The scientific evidence of climate change is clear, and businesses across scales have now reached a fork in the road — one path leads to accelerated crisis and overshoot, and the other to constructive structural change. The answer is obvious, and our own experiences in the healthcare and pharmaceuticals industries show that organizations of all sizes have already begun to make the right choice.
In the lead-up to the COP26 negotiations in Glasgow, it is important to recognize that the US government’s commitments are only as strong as its supporting links. These span a spectrum of national economic sectors that include agriculture and manufacturing, in addition to healthcare. The Executive Order of January 2021 made it clear that the disclosure of climate risks, though still voluntary, is soon likely to become a mandatory component of business reporting. The SEC’s upcoming rulebook for climate risk disclosure is a strong indication of further systemic change.
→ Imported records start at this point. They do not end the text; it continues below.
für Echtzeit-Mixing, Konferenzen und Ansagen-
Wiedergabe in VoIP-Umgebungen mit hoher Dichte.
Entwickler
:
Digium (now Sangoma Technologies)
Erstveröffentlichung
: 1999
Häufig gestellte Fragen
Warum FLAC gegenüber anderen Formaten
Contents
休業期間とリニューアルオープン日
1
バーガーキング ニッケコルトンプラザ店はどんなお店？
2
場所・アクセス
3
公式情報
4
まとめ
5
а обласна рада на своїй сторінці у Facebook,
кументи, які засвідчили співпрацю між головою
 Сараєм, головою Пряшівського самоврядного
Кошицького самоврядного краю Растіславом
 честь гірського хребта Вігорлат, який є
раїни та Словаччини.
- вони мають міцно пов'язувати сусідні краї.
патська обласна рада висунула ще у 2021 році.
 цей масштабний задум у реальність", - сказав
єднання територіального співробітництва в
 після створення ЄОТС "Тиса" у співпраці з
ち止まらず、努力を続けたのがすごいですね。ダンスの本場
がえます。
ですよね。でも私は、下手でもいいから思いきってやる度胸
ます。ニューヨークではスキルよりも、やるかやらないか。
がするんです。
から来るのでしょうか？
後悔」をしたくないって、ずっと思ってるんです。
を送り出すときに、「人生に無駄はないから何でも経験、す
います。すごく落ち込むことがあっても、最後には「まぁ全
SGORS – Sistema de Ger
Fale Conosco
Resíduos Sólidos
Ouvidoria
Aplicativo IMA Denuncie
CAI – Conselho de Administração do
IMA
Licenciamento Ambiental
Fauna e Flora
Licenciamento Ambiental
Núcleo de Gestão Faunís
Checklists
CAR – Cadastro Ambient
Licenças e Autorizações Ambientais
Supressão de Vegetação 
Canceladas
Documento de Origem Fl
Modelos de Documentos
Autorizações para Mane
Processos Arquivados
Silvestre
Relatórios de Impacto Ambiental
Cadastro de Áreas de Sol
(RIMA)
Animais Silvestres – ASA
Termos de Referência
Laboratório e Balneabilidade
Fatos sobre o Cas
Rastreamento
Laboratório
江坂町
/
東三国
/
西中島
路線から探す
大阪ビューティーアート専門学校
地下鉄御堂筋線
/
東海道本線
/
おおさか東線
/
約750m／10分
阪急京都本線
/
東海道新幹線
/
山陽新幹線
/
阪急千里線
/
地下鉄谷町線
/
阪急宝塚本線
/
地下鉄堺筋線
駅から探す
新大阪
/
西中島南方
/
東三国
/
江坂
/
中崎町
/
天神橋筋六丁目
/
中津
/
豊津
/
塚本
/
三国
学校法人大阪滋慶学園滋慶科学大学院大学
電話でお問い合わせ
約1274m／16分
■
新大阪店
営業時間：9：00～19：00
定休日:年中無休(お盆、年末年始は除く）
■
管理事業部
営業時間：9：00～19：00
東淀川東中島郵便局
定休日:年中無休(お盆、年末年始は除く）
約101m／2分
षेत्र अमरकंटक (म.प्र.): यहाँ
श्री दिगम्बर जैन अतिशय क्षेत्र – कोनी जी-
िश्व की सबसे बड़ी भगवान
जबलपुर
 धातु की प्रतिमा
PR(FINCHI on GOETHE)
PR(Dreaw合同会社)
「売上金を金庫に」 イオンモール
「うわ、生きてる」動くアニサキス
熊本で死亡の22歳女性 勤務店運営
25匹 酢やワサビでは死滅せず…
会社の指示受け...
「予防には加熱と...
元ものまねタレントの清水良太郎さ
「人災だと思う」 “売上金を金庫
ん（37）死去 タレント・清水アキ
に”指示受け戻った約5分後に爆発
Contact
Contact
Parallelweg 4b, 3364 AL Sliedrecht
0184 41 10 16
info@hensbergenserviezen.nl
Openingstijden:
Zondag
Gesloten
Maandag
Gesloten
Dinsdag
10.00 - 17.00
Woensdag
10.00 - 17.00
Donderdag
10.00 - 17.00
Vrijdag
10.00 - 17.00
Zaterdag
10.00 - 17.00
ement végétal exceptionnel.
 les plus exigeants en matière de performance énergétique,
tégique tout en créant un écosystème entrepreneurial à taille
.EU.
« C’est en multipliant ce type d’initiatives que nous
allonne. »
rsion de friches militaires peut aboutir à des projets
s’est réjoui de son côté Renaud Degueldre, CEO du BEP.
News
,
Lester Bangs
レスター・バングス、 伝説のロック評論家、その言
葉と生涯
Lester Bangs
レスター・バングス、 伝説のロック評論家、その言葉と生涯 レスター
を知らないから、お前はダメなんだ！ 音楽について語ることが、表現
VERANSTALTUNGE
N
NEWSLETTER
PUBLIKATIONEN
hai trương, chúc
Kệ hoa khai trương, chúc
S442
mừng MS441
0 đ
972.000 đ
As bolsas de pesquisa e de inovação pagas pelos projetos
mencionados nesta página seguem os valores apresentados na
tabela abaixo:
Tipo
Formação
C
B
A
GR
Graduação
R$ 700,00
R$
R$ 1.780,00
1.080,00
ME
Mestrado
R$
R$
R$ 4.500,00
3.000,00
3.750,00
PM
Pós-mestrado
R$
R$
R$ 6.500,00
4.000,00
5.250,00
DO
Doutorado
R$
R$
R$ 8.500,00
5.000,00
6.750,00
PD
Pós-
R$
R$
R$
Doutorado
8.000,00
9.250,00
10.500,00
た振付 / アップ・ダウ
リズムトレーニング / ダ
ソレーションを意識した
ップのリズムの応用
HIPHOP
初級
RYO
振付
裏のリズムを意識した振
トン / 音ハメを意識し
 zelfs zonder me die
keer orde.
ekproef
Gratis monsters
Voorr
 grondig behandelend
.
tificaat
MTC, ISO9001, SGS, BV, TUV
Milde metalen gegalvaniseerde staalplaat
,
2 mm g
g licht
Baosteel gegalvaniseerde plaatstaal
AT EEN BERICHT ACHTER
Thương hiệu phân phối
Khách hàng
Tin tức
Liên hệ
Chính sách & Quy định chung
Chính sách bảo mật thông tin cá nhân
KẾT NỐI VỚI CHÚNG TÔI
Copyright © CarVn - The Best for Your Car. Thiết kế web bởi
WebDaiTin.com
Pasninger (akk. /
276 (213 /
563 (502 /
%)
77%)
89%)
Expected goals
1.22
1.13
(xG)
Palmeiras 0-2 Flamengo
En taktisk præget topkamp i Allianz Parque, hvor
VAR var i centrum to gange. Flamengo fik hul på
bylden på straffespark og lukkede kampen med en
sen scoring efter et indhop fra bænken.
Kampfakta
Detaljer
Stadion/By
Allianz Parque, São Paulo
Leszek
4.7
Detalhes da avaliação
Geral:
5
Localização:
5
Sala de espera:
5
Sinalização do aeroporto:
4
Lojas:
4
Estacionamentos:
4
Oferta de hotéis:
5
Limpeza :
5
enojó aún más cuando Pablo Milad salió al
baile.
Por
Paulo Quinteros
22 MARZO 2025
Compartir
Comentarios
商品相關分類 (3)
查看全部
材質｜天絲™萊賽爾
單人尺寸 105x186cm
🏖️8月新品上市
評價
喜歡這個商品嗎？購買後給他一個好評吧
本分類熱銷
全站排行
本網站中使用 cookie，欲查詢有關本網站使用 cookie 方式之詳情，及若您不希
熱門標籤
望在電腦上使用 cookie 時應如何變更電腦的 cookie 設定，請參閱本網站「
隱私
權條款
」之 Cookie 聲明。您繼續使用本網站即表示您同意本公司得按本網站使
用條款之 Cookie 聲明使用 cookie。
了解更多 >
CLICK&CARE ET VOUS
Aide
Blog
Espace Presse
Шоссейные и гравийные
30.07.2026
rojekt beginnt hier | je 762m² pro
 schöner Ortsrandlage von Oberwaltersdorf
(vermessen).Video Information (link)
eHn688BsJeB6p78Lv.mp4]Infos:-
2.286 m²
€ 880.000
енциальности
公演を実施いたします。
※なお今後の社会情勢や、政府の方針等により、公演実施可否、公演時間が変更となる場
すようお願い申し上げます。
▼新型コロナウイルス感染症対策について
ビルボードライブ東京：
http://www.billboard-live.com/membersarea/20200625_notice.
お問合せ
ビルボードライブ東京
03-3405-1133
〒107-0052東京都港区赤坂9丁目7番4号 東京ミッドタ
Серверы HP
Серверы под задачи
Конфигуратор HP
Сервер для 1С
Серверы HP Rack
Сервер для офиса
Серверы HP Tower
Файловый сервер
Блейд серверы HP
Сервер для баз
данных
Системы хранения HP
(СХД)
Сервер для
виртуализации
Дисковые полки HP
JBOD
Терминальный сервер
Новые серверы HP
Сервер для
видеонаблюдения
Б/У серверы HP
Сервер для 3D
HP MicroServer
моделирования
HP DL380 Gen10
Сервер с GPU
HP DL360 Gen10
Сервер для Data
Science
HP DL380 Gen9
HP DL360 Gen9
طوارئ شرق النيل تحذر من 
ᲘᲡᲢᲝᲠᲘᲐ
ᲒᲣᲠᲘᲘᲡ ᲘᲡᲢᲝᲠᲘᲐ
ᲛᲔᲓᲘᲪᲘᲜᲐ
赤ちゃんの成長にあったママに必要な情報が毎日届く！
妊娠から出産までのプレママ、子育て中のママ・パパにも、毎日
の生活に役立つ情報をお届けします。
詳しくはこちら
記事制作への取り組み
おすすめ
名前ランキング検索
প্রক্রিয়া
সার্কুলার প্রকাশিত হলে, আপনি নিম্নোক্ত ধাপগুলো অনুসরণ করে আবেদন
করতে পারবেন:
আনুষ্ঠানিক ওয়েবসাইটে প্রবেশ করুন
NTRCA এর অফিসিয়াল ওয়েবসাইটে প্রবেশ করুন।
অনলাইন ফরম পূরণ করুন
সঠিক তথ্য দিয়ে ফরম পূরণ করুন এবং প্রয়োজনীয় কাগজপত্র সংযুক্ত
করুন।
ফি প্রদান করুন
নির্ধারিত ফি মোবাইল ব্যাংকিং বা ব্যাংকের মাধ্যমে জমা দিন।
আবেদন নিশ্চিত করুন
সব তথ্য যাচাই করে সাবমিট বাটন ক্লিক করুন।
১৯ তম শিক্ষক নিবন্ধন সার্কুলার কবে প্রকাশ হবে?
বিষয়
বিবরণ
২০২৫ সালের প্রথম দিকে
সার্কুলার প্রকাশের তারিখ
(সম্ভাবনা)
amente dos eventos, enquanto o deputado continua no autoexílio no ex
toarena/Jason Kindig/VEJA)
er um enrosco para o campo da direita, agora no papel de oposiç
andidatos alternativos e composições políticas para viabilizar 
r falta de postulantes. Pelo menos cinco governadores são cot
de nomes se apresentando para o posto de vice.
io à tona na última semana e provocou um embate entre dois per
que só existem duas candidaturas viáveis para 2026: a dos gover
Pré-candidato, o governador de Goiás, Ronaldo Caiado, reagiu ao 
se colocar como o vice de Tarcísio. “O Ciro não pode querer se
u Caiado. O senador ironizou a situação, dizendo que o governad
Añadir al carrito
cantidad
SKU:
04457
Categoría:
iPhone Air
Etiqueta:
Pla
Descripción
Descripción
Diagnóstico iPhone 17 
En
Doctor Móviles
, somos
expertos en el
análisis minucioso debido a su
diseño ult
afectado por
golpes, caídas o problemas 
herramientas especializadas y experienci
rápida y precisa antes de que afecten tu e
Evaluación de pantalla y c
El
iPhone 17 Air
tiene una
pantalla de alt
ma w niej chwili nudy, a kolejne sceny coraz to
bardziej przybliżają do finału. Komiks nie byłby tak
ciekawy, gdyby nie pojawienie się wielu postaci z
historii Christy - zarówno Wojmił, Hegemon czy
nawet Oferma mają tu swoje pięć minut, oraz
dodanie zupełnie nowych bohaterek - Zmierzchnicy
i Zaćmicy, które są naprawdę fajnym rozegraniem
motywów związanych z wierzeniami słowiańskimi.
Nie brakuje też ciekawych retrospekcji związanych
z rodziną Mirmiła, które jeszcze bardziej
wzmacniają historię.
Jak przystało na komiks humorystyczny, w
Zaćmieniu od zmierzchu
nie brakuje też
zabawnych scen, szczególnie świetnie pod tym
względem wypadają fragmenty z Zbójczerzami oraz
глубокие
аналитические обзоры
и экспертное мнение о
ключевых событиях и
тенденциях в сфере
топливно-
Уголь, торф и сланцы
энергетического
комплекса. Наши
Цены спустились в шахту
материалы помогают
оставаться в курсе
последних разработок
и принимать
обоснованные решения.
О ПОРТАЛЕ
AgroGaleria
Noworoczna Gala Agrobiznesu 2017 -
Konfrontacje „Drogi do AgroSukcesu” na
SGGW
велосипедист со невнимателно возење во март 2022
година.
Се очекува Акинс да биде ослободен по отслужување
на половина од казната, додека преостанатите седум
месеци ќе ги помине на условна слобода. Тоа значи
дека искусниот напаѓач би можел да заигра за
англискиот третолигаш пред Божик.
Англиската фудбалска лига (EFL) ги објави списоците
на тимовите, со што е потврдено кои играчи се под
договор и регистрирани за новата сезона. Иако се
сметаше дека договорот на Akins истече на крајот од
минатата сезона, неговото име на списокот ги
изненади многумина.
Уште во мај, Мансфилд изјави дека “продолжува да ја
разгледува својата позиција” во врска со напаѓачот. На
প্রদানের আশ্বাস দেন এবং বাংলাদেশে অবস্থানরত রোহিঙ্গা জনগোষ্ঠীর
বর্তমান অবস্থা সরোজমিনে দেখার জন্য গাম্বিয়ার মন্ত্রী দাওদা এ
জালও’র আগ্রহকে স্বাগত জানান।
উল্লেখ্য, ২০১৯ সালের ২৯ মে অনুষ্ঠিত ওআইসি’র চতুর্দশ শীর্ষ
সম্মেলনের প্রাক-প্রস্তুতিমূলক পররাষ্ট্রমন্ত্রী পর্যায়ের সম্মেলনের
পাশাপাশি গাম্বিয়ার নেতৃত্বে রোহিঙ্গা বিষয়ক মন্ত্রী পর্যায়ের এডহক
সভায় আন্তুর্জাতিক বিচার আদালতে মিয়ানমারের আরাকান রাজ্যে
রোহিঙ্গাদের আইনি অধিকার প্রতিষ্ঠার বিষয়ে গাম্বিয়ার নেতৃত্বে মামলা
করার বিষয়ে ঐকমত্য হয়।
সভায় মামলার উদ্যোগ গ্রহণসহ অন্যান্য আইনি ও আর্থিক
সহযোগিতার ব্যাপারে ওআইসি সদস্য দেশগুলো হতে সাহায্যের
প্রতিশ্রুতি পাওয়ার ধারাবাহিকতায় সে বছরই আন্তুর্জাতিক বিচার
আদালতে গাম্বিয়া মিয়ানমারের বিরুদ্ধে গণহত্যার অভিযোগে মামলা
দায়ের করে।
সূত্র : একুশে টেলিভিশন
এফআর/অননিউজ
The COP26 has today amplified its message of building defences and constructing resilient economies and environments. Green investments and intelligent decarbonization technologies strengthen the possibility of delivering on our pledge of a sustainable transition. It is now up to businesses to build on this global vision and hit the ground running. This is the only world we have, and smart decisions can help the world stay afloat.